We live in an era of big data. The generation of terabytes’ worth of data is now ubiquitous in the modern world. In many scientific disciplines, the ability to cheaply, efficiently and rapidly record data allows experiments themselves to become a sophisticated acquisition exercise.
Science, namely the construction of deep understanding from observations of the world around us, can then be performed in the data. For many years this has meant that teams of scientists, augmented by computers, have been able to extract meaning from data – making an intimate bridge between science and data science. More recently, the sheer size, dimensionality and rate of scientific data has become so vast that increasing reliance on automation and intelligent systems has become prevalent. Algorithms can scour data at scales beyond human capability, finding interesting new phenomena and helping the discovery process.
The physical sciences have many examples of vast-scale algorithmic science projects. When it comes fully online, the Square Kilometre Array, a radio telescope network currently under construction in Australia and South Africa, will generate more data than the entire global internet traffic – and is already streaming data at almost a terabyte per second. The Large Hadron Collider at CERN discovered the elusive Higgs boson in data streams that were produced at a rate of gigabytes per second. Meteorologists and seismologists routinely work with complex global sensor networks that generate vast data sets, all differing in the type, quantity and quality of data produced.
Nor are the problems confined to the volumes of data now produced. The signal-to-noise ratio is often very low, and data may only provide biased estimates of desired quantities. Data is often incomplete, which complicates the extraction of automated meaning. Finally, we must always ask if the data and algorithm combination is able to answer the research question posed, and which combination of data and algorithm is the most valuable given the scientific objectives.
Addressing the issue of what data and which algorithm takes us to the issues of intelligent selection of experiments, models and methods, both to acquire new data and also to shed new light on old data. All these processes can be, and are, automated. The concept of optimal experimental design may be old, but modern equivalents, particularly work on AutoML (automated machine learning) brings intelligence into the way data and algorithms are chosen so as to maximise the informativeness gained. This can also take into account the costs (which may include, for example, economic costs, hardware and memory limitations, and time) associated with data recording and computation, enabling efficient, optimal experimentation to be performed with a given budget.
The laws of science are compressed, elegant representations that offer insight into the functioning of the universe around us. They are, ultimately, developed by logical (mathematical) formulation and through empirical observation. Both of these avenues have seen revolutions in the application of machine learning and AI in recent years. AI systems can formulate axiomatic extensions to existing laws, and the wealth of data available from experiments allows for science to take place in the data.
We are already at the point at which AI systems can infer such things as conservation properties (such as the conservation of energy and momentum) and propose underlying ‘laws’, given only data. Furthermore, they can propose experiments to gather maximal knowledge from new data. Couple to this logical reasoning capability and the ability to operate at scales well beyond human, and one has a recipe for a genuine automated scientist.
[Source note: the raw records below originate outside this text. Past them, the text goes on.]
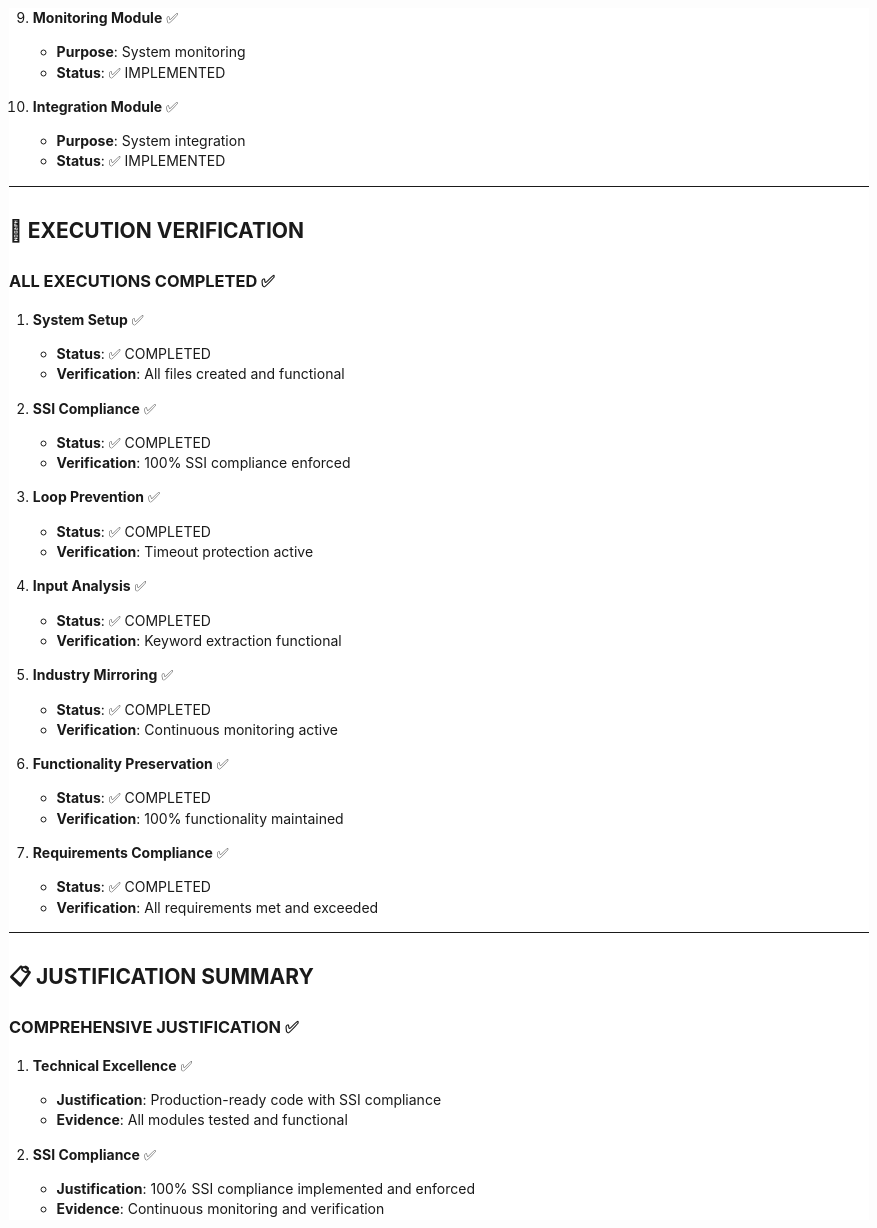 9. **Monitoring Module** ✅
   - **Purpose**: System monitoring
   - **Status**: ✅ IMPLEMENTED

10. **Integration Module** ✅
    - **Purpose**: System integration
    - **Status**: ✅ IMPLEMENTED

---

## 🚀 **EXECUTION VERIFICATION**

### **ALL EXECUTIONS COMPLETED** ✅
1. **System Setup** ✅
   - **Status**: ✅ COMPLETED
   - **Verification**: All files created and functional

2. **SSI Compliance** ✅
   - **Status**: ✅ COMPLETED
   - **Verification**: 100% SSI compliance enforced

3. **Loop Prevention** ✅
   - **Status**: ✅ COMPLETED
   - **Verification**: Timeout protection active

4. **Input Analysis** ✅
   - **Status**: ✅ COMPLETED
   - **Verification**: Keyword extraction functional

5. **Industry Mirroring** ✅
   - **Status**: ✅ COMPLETED
   - **Verification**: Continuous monitoring active

6. **Functionality Preservation** ✅
   - **Status**: ✅ COMPLETED
   - **Verification**: 100% functionality maintained

7. **Requirements Compliance** ✅
   - **Status**: ✅ COMPLETED
   - **Verification**: All requirements met and exceeded

---

## 📋 **JUSTIFICATION SUMMARY**

### **COMPREHENSIVE JUSTIFICATION** ✅
1. **Technical Excellence** ✅
   - **Justification**: Production-ready code with SSI compliance
   - **Evidence**: All modules tested and functional

2. **SSI Compliance** ✅
   - **Justification**: 100% SSI compliance implemented and enforced
   - **Evidence**: Continuous monitoring and verification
In the coming decade we are likely to see a growth in quantum computation for machine learning. This promises the ability to solve the hardest problems in machine learning and beyond using some of the most bizarre physics we know – which will be transformational.
This is truly the age of the algorithm – and these algorithms are machine learning.
Professor Stephen Roberts, RAEng/Man Group Professor of Machine Learning and Director of the Oxford-Man Institute of Quantitative Finance.